Retour aux années 1930, 1940 et 1950. Trois albums de bande dessinée revisitent cette période trouble de l'Histoire américaine, celle qui encadre la deuxième guerre mondiale, entre psychose de l'infiltration nazie, chasse aux sorcières et crimes crasseux. Trois albums, trois ambiances : serial (Rocketeer La Cargaison maudite), noir (Blacksad Stories Weekly) et cyberpunk (1949).
Juan Diaz Canales et Giovanni Rigano : Blacksad Stories Weekly (Dargaud)
La géniale série Blacksad, créée par Juan Diaz Canales et Juanjo Guarnido, accouche d'un spin-off. Blacksad Stories s'intéresse à l'origin story de l'acolyte du détective John Blacksad, un photographe fouineur et malin nommé Weekly. Diaz Canales signe le scénario tandis que l'Italien Giovanni Rigano reprend le pinceau du dessinateur espagnol. Son trait souple et expressif, son sens du détail, sa maîtrise des couleurs inscrivent l'album dans le riche univers graphique développé par Guarnido.
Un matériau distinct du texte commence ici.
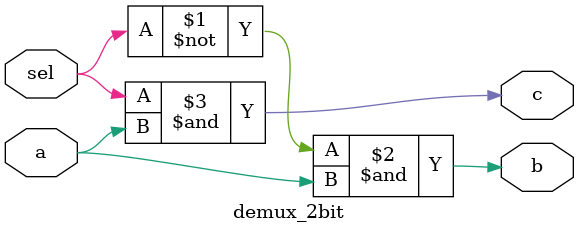
<source format=v>
module demux_2bit (
	input sel, 
	input a, 
	output b, 
	output c
);
assign b = ~sel&a;
assign c = sel&a;
endmodule 
</source>
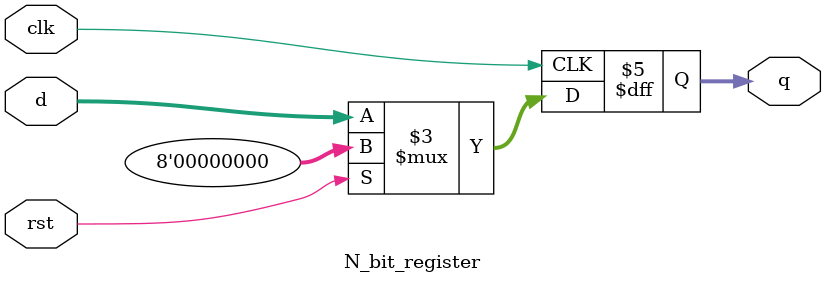
<source format=v>
module N_bit_register #(parameter N=8)(
  input clk,rst,
  input [N-1:0]d,
  output reg [N-1:0]q
);
  always@(posedge clk)begin
    if(rst)
      q<=0;
    else
      q<=d;
  end
endmodule

</source>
Et l'histoire ? Moins dramatique que celle de la série originale, elle colle au protagoniste. L'humour est au rendez-vous avec toujours cette volonté de revisiter les années 1950, dans une ambiance de film noir, avec pour personnages des animaux aux traits anthropomorphiques. Avant de devenir Weekly, Dustin est un ado qui traficote ici et là, au grand dam de sa grand-mère qui l'élève. Il se cherche, vivotant de petits boulots qui le projettent au coeur d'une croisade contre les comics, accusés de pervertir la jeunesse. Evidemment, il y aura des macchabées. Un album très réussi, qui plaira aux fans de la série mais qui peut aussi se lire sans rien connaître à Blacksad. Comme le pluriel du titre semble l'indiquer, il devrait y avoir d'autres tomes à venir. Et on s'en lèche les babines d'avance.
Dave Stevens, Mark Waid et Chris Samnee : Rocketeer La Cargaison maudite (Delcourt)
Delcourt réédite cette bonne aventure de "l'homme-fusée", publiée à l'origine en 2013. Le duo Waid-Samnee étend brillamment l'univers créé par Dave Stevens, décédé prématurément en 2008. Rocketeer, c'est un redresseur de tort équipé d'une fusée dorsale. Sous le casque doré, se cache Cliff Secord, un pilote d'avion aussi courageux dans les airs que maladroit sur terre. Un bon gars qui affronte les nazis infiltrés aux Etats-Unis... et parfois sa fiancée Betty, aussi sexy que jalouse et caractérielle.
Un cargo accoste à Los Angeles avec à son bord de mystérieuses créatures capturées sur l'île d'où jadis une expédition ramena un gorille géant qui sema la terreur à New York. Hommage assumé à King Kong et aux serials, ces B movies d'aventure des années 1930 et 1940, La Cargaison maudite nous réserve son lot de suspense, d'humour comme de terreur, de séquences spectaculaires, avec un zest de romance. Les méchants sont implacables, les femmes sont sexy, on tourne les pages avec un sourire d'une oreille à l'autre.
Dustin Weaver : 1949 (Delcourt)
A partir de 1946, un serial killer assassine sauvagement des femmes. Un nouveau meurtre est commis en 1949. L'inspectrice Blank se rend sur la scène du crime. Elle est dotée d'un don très particulier : elle parvient à anticiper les agissements des criminels. La nuit, elle fait d'étranges rêves qui la propulsent dans un futur où elle évolue comme une androïde.
Alternant pages en couleurs et en noir et blanc, cet album frappe par son graphisme et sa mise en page. Par la précision de son trait, son jeu sur les ombres, son style, Dustin Weaver fait la synthèse entre Moebius, Frank Miller et Kevin O'Neill. Chaque case, chaque planche est un bijou de composition (découvrez les premières planches). On y relève des références aux films noirs comme à Seven ou Blade Runner. Le récit est sophistiqué et l'imbrication des deux époques, parfois compliquée à suivre. Il a au moins le mérite de nous surprendre et de nous faire réfléchir, quitte à ce qu'on en sorte un peu désarçonné. L'édition est complétée par un carnet de croquis qui permet d'admirer le travail de l'auteur.